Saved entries
»»

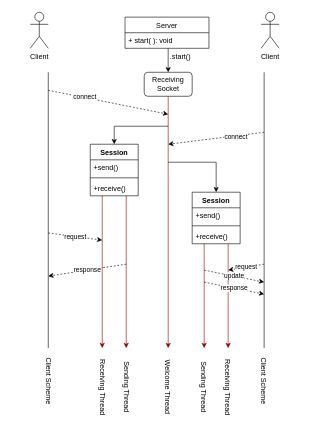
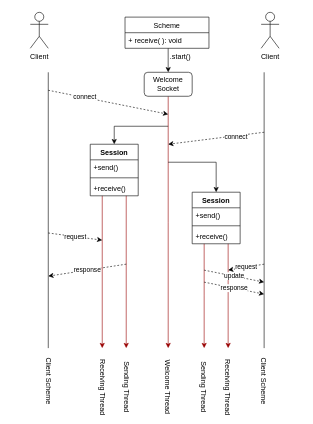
  <mxCell id="0" />
  <mxCell id="1" parent="0" />
  <mxCell id="2" style="edgeStyle=orthogonalEdgeStyle;rounded=0;orthogonalLoop=1;jettySize=auto;html=1;exitX=0.5;exitY=1;exitDx=0;exitDy=0;strokeColor=#990000;" edge="1" parent="1" source="3"><mxGeometry relative="1" as="geometry"><mxPoint x="280" y="580" as="targetPoint" /></mxGeometry></mxCell>
- <mxCell id="3" value="Receiving Socket" style="rounded=1;whiteSpace=wrap;html=1;" vertex="1" parent="1"><mxGeometry x="240" y="120" width="80" height="40" as="geometry" /></mxCell>
+ <mxCell id="3" value="Welcome Socket" style="rounded=1;whiteSpace=wrap;html=1;" vertex="1" parent="1"><mxGeometry x="240" y="120" width="80" height="40" as="geometry" /></mxCell>
  <mxCell id="4" value="Client" style="shape=umlActor;verticalLabelPosition=bottom;verticalAlign=top;html=1;" vertex="1" parent="1"><mxGeometry x="50" y="20" width="30" height="60" as="geometry" /></mxCell>
  <mxCell id="5" value="Client" style="shape=umlActor;verticalLabelPosition=bottom;verticalAlign=top;html=1;" vertex="1" parent="1"><mxGeometry x="435" y="20" width="30" height="60" as="geometry" /></mxCell>
  <mxCell id="6" value="" style="endArrow=none;html=1;rounded=0;" edge="1" parent="1"><mxGeometry width="50" height="50" relative="1" as="geometry"><mxPoint x="80" y="580" as="sourcePoint" /><mxPoint x="80" y="120" as="targetPoint" /></mxGeometry></mxCell>
  <mxCell id="7" value="" style="endArrow=none;html=1;rounded=0;" edge="1" parent="1"><mxGeometry width="50" height="50" relative="1" as="geometry"><mxPoint x="440" y="580" as="sourcePoint" /><mxPoint x="440" y="120" as="targetPoint" /></mxGeometry></mxCell>
  <mxCell id="8" value="" style="endArrow=classic;html=1;rounded=0;dashed=1;" edge="1" parent="1"><mxGeometry width="50" height="50" relative="1" as="geometry"><mxPoint x="80" y="150" as="sourcePoint" /><mxPoint x="280" y="190" as="targetPoint" /></mxGeometry></mxCell>
  <mxCell id="9" value="connect" style="edgeLabel;html=1;align=center;verticalAlign=middle;resizable=0;points=[];" vertex="1" connectable="0" parent="8"><mxGeometry x="-0.405" y="2" relative="1" as="geometry"><mxPoint as="offset" /></mxGeometry></mxCell>
- <mxCell id="10" value="Server" style="swimlane;fontStyle=0;childLayout=stackLayout;horizontal=1;startSize=26;fillColor=none;horizontalStack=0;resizeParent=1;resizeParentMax=0;resizeLast=0;collapsible=1;marginBottom=0;" vertex="1" parent="1"><mxGeometry x="208" y="28" width="140" height="52" as="geometry" /></mxCell>
- <mxCell id="11" value="+ start( ): void" style="text;strokeColor=none;fillColor=none;align=left;verticalAlign=top;spacingLeft=4;spacingRight=4;overflow=hidden;rotatable=0;points=[[0,0.5],[1,0.5]];portConstraint=eastwest;" vertex="1" parent="10"><mxGeometry y="26" width="140" height="26" as="geometry" /></mxCell>
+ <mxCell id="10" value="Scheme" style="swimlane;fontStyle=0;childLayout=stackLayout;horizontal=1;startSize=26;fillColor=none;horizontalStack=0;resizeParent=1;resizeParentMax=0;resizeLast=0;collapsible=1;marginBottom=0;" vertex="1" parent="1"><mxGeometry x="208" y="28" width="140" height="52" as="geometry" /></mxCell>
+ <mxCell id="11" value="+ receive( ): void" style="text;strokeColor=none;fillColor=none;align=left;verticalAlign=top;spacingLeft=4;spacingRight=4;overflow=hidden;rotatable=0;points=[[0,0.5],[1,0.5]];portConstraint=eastwest;" vertex="1" parent="10"><mxGeometry y="26" width="140" height="26" as="geometry" /></mxCell>
  <mxCell id="12" value=".start()" style="text;html=1;align=center;verticalAlign=middle;resizable=0;points=[];autosize=1;strokeColor=none;fillColor=none;" vertex="1" parent="1"><mxGeometry x="270" y="80" width="60" height="30" as="geometry" /></mxCell>
  <mxCell id="13" style="edgeStyle=orthogonalEdgeStyle;rounded=0;orthogonalLoop=1;jettySize=auto;html=1;exitX=0.25;exitY=1;exitDx=0;exitDy=0;strokeColor=#990000;" edge="1" parent="1" source="15"><mxGeometry relative="1" as="geometry"><mxPoint x="170" y="580" as="targetPoint" /></mxGeometry></mxCell>
  <mxCell id="14" style="edgeStyle=orthogonalEdgeStyle;rounded=0;orthogonalLoop=1;jettySize=auto;html=1;exitX=0.75;exitY=1;exitDx=0;exitDy=0;strokeColor=#990000;" edge="1" parent="1" source="15"><mxGeometry relative="1" as="geometry"><mxPoint x="210" y="580" as="targetPoint" /></mxGeometry></mxCell>
  <mxCell id="15" value="Session" style="swimlane;fontStyle=1;align=center;verticalAlign=top;childLayout=stackLayout;horizontal=1;startSize=26;horizontalStack=0;resizeParent=1;resizeParentMax=0;resizeLast=0;collapsible=1;marginBottom=0;" vertex="1" parent="1"><mxGeometry x="150" y="240" width="80" height="86" as="geometry" /></mxCell>
  <mxCell id="16" value="+send()" style="text;strokeColor=none;fillColor=none;align=left;verticalAlign=top;spacingLeft=4;spacingRight=4;overflow=hidden;rotatable=0;points=[[0,0.5],[1,0.5]];portConstraint=eastwest;" vertex="1" parent="15"><mxGeometry y="26" width="80" height="26" as="geometry" /></mxCell>
  <mxCell id="17" value="" style="line;strokeWidth=1;fillColor=none;align=left;verticalAlign=middle;spacingTop=-1;spacingLeft=3;spacingRight=3;rotatable=0;labelPosition=right;points=[];portConstraint=eastwest;strokeColor=inherit;" vertex="1" parent="15"><mxGeometry y="52" width="80" height="8" as="geometry" /></mxCell>
  <mxCell id="18" value="+receive()" style="text;strokeColor=none;fillColor=none;align=left;verticalAlign=top;spacingLeft=4;spacingRight=4;overflow=hidden;rotatable=0;points=[[0,0.5],[1,0.5]];portConstraint=eastwest;" vertex="1" parent="15"><mxGeometry y="60" width="80" height="26" as="geometry" /></mxCell>
  <mxCell id="19" value="" style="endArrow=classic;html=1;rounded=0;entryX=0.5;entryY=0;entryDx=0;entryDy=0;" edge="1" parent="1" target="15"><mxGeometry width="50" height="50" relative="1" as="geometry"><mxPoint x="280" y="210" as="sourcePoint" /><mxPoint x="110" y="210" as="targetPoint" /><Array as="points"><mxPoint x="190" y="210" /></Array></mxGeometry></mxCell>
  <mxCell id="20" style="edgeStyle=orthogonalEdgeStyle;rounded=0;orthogonalLoop=1;jettySize=auto;html=1;exitX=0.25;exitY=1;exitDx=0;exitDy=0;strokeColor=#990000;" edge="1" parent="1" source="22"><mxGeometry relative="1" as="geometry"><mxPoint x="340" y="580" as="targetPoint" /></mxGeometry></mxCell>
  <mxCell id="21" style="edgeStyle=orthogonalEdgeStyle;rounded=0;orthogonalLoop=1;jettySize=auto;html=1;exitX=0.75;exitY=1;exitDx=0;exitDy=0;strokeColor=#990000;" edge="1" parent="1" source="22"><mxGeometry relative="1" as="geometry"><mxPoint x="380" y="580" as="targetPoint" /></mxGeometry></mxCell>
  <mxCell id="22" value="Session" style="swimlane;fontStyle=1;align=center;verticalAlign=top;childLayout=stackLayout;horizontal=1;startSize=26;horizontalStack=0;resizeParent=1;resizeParentMax=0;resizeLast=0;collapsible=1;marginBottom=0;" vertex="1" parent="1"><mxGeometry x="320" y="320" width="80" height="86" as="geometry" /></mxCell>
  <mxCell id="23" value="+send()" style="text;strokeColor=none;fillColor=none;align=left;verticalAlign=top;spacingLeft=4;spacingRight=4;overflow=hidden;rotatable=0;points=[[0,0.5],[1,0.5]];portConstraint=eastwest;" vertex="1" parent="22"><mxGeometry y="26" width="80" height="26" as="geometry" /></mxCell>
  <mxCell id="24" value="" style="line;strokeWidth=1;fillColor=none;align=left;verticalAlign=middle;spacingTop=-1;spacingLeft=3;spacingRight=3;rotatable=0;labelPosition=right;points=[];portConstraint=eastwest;strokeColor=inherit;" vertex="1" parent="22"><mxGeometry y="52" width="80" height="8" as="geometry" /></mxCell>
  <mxCell id="25" value="+receive()" style="text;strokeColor=none;fillColor=none;align=left;verticalAlign=top;spacingLeft=4;spacingRight=4;overflow=hidden;rotatable=0;points=[[0,0.5],[1,0.5]];portConstraint=eastwest;" vertex="1" parent="22"><mxGeometry y="60" width="80" height="26" as="geometry" /></mxCell>
  <mxCell id="26" value="" style="endArrow=classic;html=1;rounded=0;entryX=0.5;entryY=0;entryDx=0;entryDy=0;" edge="1" parent="1" target="22"><mxGeometry width="50" height="50" relative="1" as="geometry"><mxPoint x="280" y="270" as="sourcePoint" /><mxPoint x="370" y="240" as="targetPoint" /><Array as="points"><mxPoint x="360" y="270" /></Array></mxGeometry></mxCell>
  <mxCell id="27" value="" style="endArrow=classic;html=1;rounded=0;dashed=1;" edge="1" parent="1"><mxGeometry width="50" height="50" relative="1" as="geometry"><mxPoint x="440" y="220" as="sourcePoint" /><mxPoint x="280" y="240" as="targetPoint" /></mxGeometry></mxCell>
  <mxCell id="28" value="connect" style="edgeLabel;html=1;align=center;verticalAlign=middle;resizable=0;points=[];" vertex="1" connectable="0" parent="27"><mxGeometry x="-0.405" y="2" relative="1" as="geometry"><mxPoint as="offset" /></mxGeometry></mxCell>
  <mxCell id="29" value="request" style="endArrow=classic;html=1;rounded=0;dashed=1;" edge="1" parent="1"><mxGeometry width="50" height="50" relative="1" as="geometry"><mxPoint x="80" y="388" as="sourcePoint" /><mxPoint x="170" y="400" as="targetPoint" /></mxGeometry></mxCell>
  <mxCell id="30" value="response" style="endArrow=classic;html=1;rounded=0;dashed=1;" edge="1" parent="1"><mxGeometry x="-0.004" width="50" height="50" relative="1" as="geometry"><mxPoint x="210" y="440" as="sourcePoint" /><mxPoint x="80" y="460" as="targetPoint" /><mxPoint as="offset" /></mxGeometry></mxCell>
  <mxCell id="31" value="request" style="endArrow=classic;html=1;rounded=0;dashed=1;" edge="1" parent="1"><mxGeometry width="50" height="50" relative="1" as="geometry"><mxPoint x="440" y="440" as="sourcePoint" /><mxPoint x="380" y="450" as="targetPoint" /></mxGeometry></mxCell>
  <mxCell id="32" value="update" style="endArrow=classic;html=1;rounded=0;dashed=1;" edge="1" parent="1"><mxGeometry width="50" height="50" relative="1" as="geometry"><mxPoint x="340" y="450" as="sourcePoint" /><mxPoint x="440" y="470" as="targetPoint" /></mxGeometry></mxCell>
  <mxCell id="33" value="response" style="endArrow=classic;html=1;rounded=0;dashed=1;" edge="1" parent="1"><mxGeometry width="50" height="50" relative="1" as="geometry"><mxPoint x="340" y="470" as="sourcePoint" /><mxPoint x="440" y="490" as="targetPoint" /></mxGeometry></mxCell>
  <mxCell id="34" value="Sending Thread" style="text;html=1;strokeColor=none;fillColor=none;align=center;verticalAlign=middle;whiteSpace=wrap;rounded=0;rotation=90;" vertex="1" parent="1"><mxGeometry x="150" y="630" width="120" height="30" as="geometry" /></mxCell>
  <mxCell id="35" value="Receiving Thread" style="text;html=1;align=center;verticalAlign=middle;resizable=0;points=[];autosize=1;strokeColor=none;fillColor=none;rotation=90;" vertex="1" parent="1"><mxGeometry x="110" y="630" width="120" height="30" as="geometry" /></mxCell>
  <mxCell id="36" value="" style="endArrow=classic;html=1;rounded=0;exitX=0.514;exitY=1;exitDx=0;exitDy=0;exitPerimeter=0;" edge="1" parent="1" source="11"><mxGeometry width="50" height="50" relative="1" as="geometry"><mxPoint x="230" y="170" as="sourcePoint" /><mxPoint x="280" y="120" as="targetPoint" /></mxGeometry></mxCell>
  <mxCell id="37" value="Sending Thread" style="text;html=1;strokeColor=none;fillColor=none;align=center;verticalAlign=middle;whiteSpace=wrap;rounded=0;rotation=90;" vertex="1" parent="1"><mxGeometry x="280" y="630" width="120" height="30" as="geometry" /></mxCell>
  <mxCell id="38" value="Receiving Thread" style="text;html=1;align=center;verticalAlign=middle;resizable=0;points=[];autosize=1;strokeColor=none;fillColor=none;rotation=90;" vertex="1" parent="1"><mxGeometry x="320" y="630" width="120" height="30" as="geometry" /></mxCell>
  <mxCell id="39" value="Welcome Thread" style="text;html=1;strokeColor=none;fillColor=none;align=center;verticalAlign=middle;whiteSpace=wrap;rounded=0;rotation=90;" vertex="1" parent="1"><mxGeometry x="220" y="630" width="120" height="30" as="geometry" /></mxCell>
  <mxCell id="40" value="Client Scheme" style="text;html=1;strokeColor=none;fillColor=none;align=center;verticalAlign=middle;whiteSpace=wrap;rounded=0;rotation=90;" vertex="1" parent="1"><mxGeometry x="20" y="620" width="120" height="30" as="geometry" /></mxCell>
  <mxCell id="41" value="Client Scheme" style="text;html=1;strokeColor=none;fillColor=none;align=center;verticalAlign=middle;whiteSpace=wrap;rounded=0;rotation=90;" vertex="1" parent="1"><mxGeometry x="380" y="620" width="120" height="30" as="geometry" /></mxCell>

««

**Task description**
Please pick out every line in the listing above that contains the string "Welcome", and copy each one in full.

**Output of the exercise**
+ <mxCell id="3" value="Welcome Socket" style="rounded=1;whiteSpace=wrap;html=1;" vertex="1" parent="1"><mxGeometry x="240" y="120" width="80" height="40" as="geometry" /></mxCell>
  <mxCell id="39" value="Welcome Thread" style="text;html=1;strokeColor=none;fillColor=none;align=center;verticalAlign=middle;whiteSpace=wrap;rounded=0;rotation=90;" vertex="1" parent="1"><mxGeometry x="220" y="630" width="120" height="30" as="geometry" /></mxCell>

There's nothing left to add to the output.